■ Exercise: Please give every record below again exactly, and keep the pictures out.

■ Data provided:
━━━━━━━━━━━━━━━━━━━━

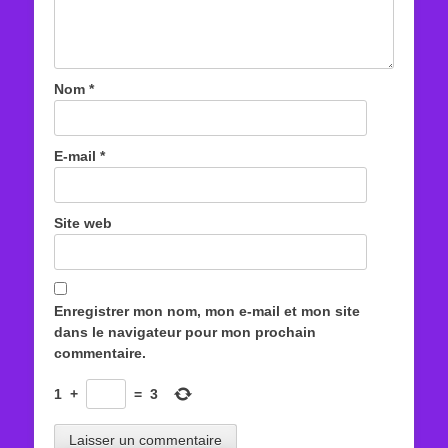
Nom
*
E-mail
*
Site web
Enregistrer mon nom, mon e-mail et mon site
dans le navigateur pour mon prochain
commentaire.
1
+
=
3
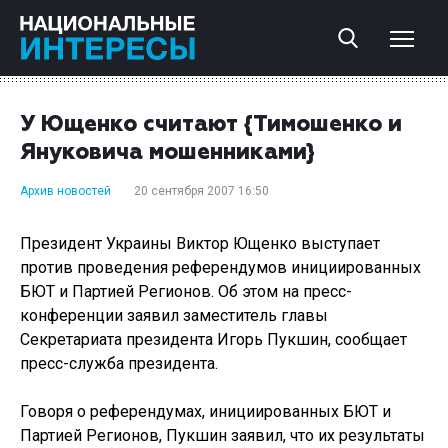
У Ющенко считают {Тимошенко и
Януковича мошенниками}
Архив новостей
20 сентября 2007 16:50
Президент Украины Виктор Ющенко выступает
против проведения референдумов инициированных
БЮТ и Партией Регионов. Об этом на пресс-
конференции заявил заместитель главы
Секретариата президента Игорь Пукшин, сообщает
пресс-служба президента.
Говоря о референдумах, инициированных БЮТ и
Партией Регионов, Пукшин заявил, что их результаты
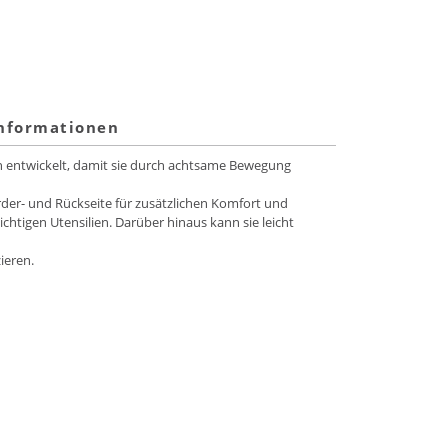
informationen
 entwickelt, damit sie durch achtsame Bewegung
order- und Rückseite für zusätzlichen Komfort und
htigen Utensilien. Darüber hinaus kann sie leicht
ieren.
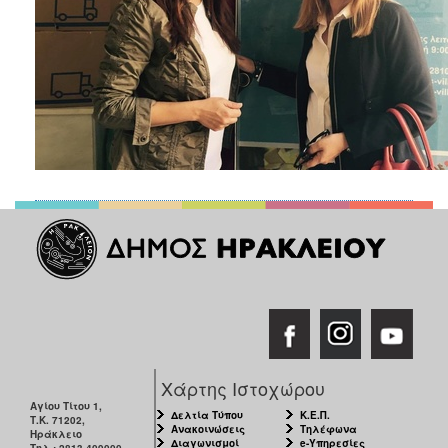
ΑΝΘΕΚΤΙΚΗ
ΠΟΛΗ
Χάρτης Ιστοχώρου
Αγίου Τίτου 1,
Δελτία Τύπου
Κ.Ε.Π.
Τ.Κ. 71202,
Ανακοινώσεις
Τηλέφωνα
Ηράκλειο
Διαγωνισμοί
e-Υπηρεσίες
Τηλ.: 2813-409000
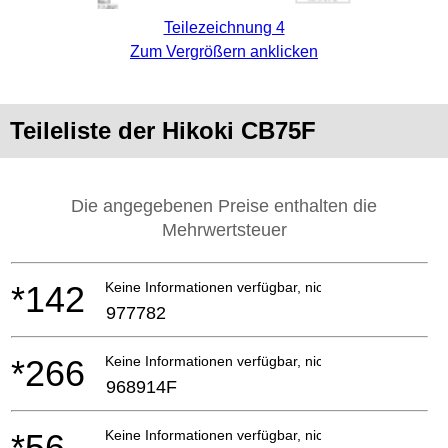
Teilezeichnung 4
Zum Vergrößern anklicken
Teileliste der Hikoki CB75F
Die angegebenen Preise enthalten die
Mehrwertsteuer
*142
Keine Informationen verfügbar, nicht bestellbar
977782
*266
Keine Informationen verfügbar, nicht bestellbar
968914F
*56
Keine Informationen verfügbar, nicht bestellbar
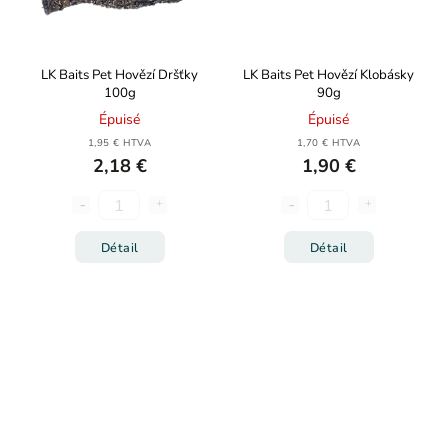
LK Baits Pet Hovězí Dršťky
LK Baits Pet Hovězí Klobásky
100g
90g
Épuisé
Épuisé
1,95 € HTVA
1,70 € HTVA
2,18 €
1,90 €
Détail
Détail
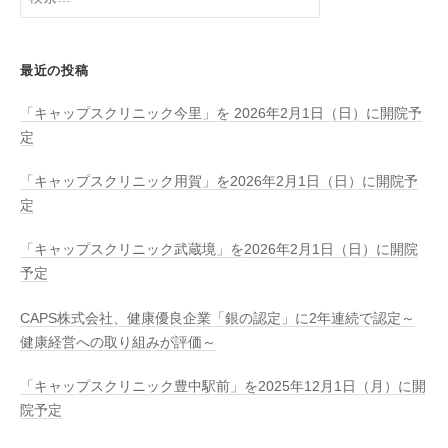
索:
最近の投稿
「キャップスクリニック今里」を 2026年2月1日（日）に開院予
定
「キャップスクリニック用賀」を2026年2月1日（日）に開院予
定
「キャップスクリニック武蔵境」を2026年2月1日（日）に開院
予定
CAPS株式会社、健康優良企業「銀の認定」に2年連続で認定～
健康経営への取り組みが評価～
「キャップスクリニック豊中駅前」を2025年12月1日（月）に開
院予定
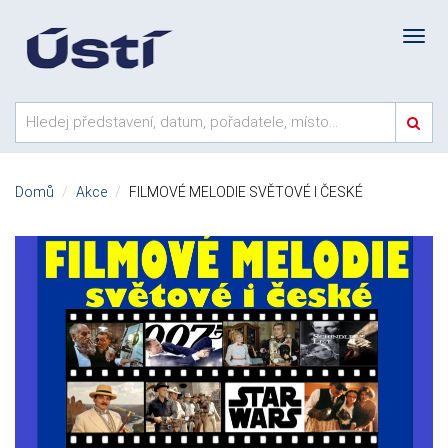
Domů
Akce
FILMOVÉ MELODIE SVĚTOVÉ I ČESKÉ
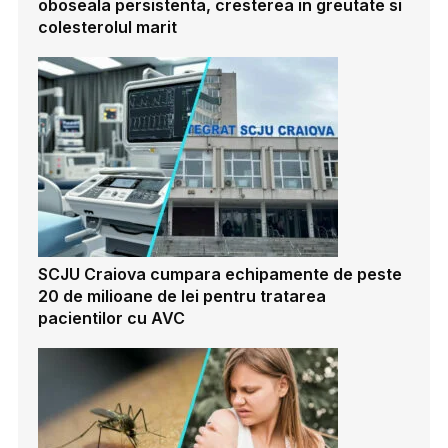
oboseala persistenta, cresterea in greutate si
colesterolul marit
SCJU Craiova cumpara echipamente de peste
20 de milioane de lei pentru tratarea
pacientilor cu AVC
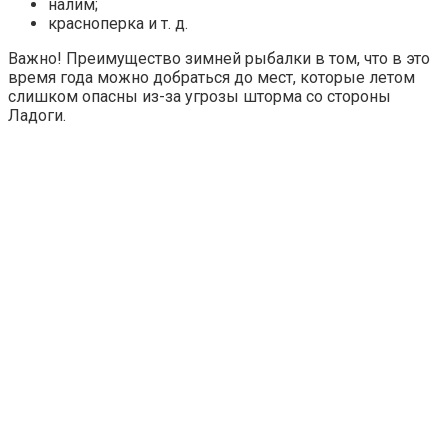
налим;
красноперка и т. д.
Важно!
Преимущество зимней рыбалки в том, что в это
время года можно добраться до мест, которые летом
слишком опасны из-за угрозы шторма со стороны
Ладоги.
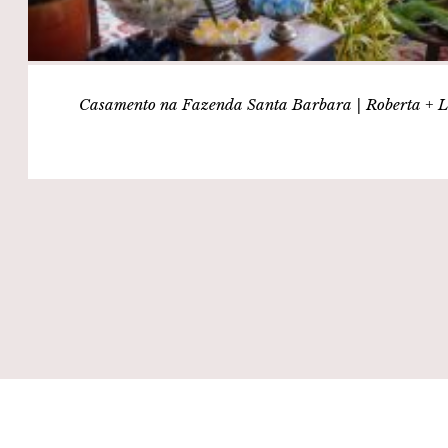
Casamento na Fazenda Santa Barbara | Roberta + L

━━━━━━━━━━━━━━━━━━━━

■ Your solution:
Nom
*
E-mail
*
Site web
Enregistrer mon nom, mon e-mail et mon site
dans le navigateur pour mon prochain
commentaire.
1
+
=
3
У Ющенко считают {Тимошенко и
Януковича мошенниками}
Архив новостей
20 сентября 2007 16:50
Президент Украины Виктор Ющенко выступает
против проведения референдумов инициированных
БЮТ и Партией Регионов. Об этом на пресс-
конференции заявил заместитель главы
Секретариата президента Игорь Пукшин, сообщает
пресс-служба президента.
Говоря о референдумах, инициированных БЮТ и
Партией Регионов, Пукшин заявил, что их результаты
informationen
 entwickelt, damit sie durch achtsame Bewegung
order- und Rückseite für zusätzlichen Komfort und
htigen Utensilien. Darüber hinaus kann sie leicht
ieren.
ΑΝΘΕΚΤΙΚΗ
ΠΟΛΗ
Χάρτης Ιστοχώρου
Αγίου Τίτου 1,
Δελτία Τύπου
Κ.Ε.Π.
Τ.Κ. 71202,
Ανακοινώσεις
Τηλέφωνα
Ηράκλειο
Διαγωνισμοί
e-Υπηρεσίες
Τηλ.: 2813-409000
Teilezeichnung 4
Zum Vergrößern anklicken
Teileliste der Hikoki CB75F
Die angegebenen Preise enthalten die
Mehrwertsteuer
*142
Keine Informationen verfügbar, nicht bestellbar
977782
*266
Keine Informationen verfügbar, nicht bestellbar
968914F
*56
Keine Informationen verfügbar, nicht bestellbar
LK Baits Pet Hovězí Dršťky
LK Baits Pet Hovězí Klobásky
100g
90g
Épuisé
Épuisé
1,95 € HTVA
1,70 € HTVA
2,18 €
1,90 €
Détail
Détail
索:
最近の投稿
「キャップスクリニック今里」を 2026年2月1日（日）に開院予
定
「キャップスクリニック用賀」を2026年2月1日（日）に開院予
定
「キャップスクリニック武蔵境」を2026年2月1日（日）に開院
予定
CAPS株式会社、健康優良企業「銀の認定」に2年連続で認定～
健康経営への取り組みが評価～
「キャップスクリニック豊中駅前」を2025年12月1日（月）に開
院予定
Domů
Akce
FILMOVÉ MELODIE SVĚTOVÉ I ČESKÉ
oboseala persistenta, cresterea in greutate si
colesterolul marit
SCJU Craiova cumpara echipamente de peste
20 de milioane de lei pentru tratarea
pacientilor cu AVC
налим;
красноперка и т. д.
Важно!
Преимущество зимней рыбалки в том, что в это
время года можно добраться до мест, которые летом
слишком опасны из-за угрозы шторма со стороны
Ладоги.
Casamento na Fazenda Santa Barbara | Roberta + L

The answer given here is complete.